Pratap Devkota, Weed Scientist, UF/IFAS West Florida Research and Education Center
Small grain crops such as barley, oats, rye, triticale, wheat, etc. are commonly grown during winter months in Florida for grain, cover crops, or winter grazing purposes. Even though these grass crops grow in the cool-season, there are a number of troublesome weeds that reduce productivity.

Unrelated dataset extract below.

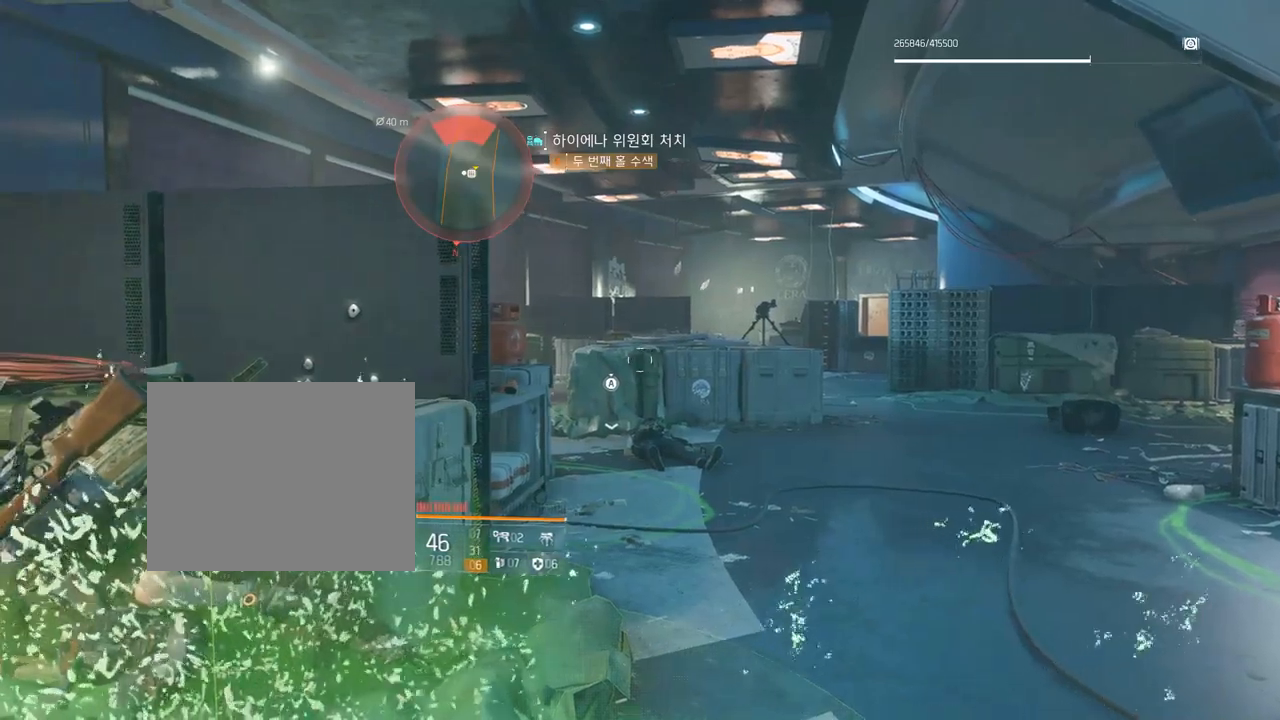
{"dt_ms": 500, "buttons": [], "left_stick": "center", "events": [[183, "left_stick", "center"]]}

Lately, I have received a number of questions on the herbicide options for weed control in small grains. In general, questions are related to certain crops, and specifically the available herbicide products to choose from. Likewise, there are questions on the crop stage and herbicide application timings. In many instances, the herbicide product is labeled for one or some small grains species, but not for all. Selecting a safe product can be a challenge for small grains planted in mixtures for winter grazing because many herbicide products may not be safe on all the species planted in the mixture. For example, in an oats and rye (or similar) mixture, a herbicide product may be safe on rye but not for oats and vice versa. When considering various crops and herbicide products, it is important to know the information on herbicide label and choose appropriate product (s) that are safe on the targeted crop species.
The table below provides summary information on some common postemergence herbicide products, crops labeled, application timing, etc. for use on small grain crops in Florida. Note: There are several other herbicide products labeled for small grain crops, but they may not be registered for sale in Florida. Please read herbicide product label carefully and follow the details included in the label. (Use mouse to click on Table 1 for full screen viewing.)
Some considerations for applying herbicide effectively in small grain crops:
- Tank-mixing herbicide products from different mode of action groups is a good practice from herbicide resistance management prospective.
- Make sure that tank-mix herbicides are compatible and safe on target crop species.
- Use adjuvants and surfactant as recommended on product labels to optimize herbicide efficacy.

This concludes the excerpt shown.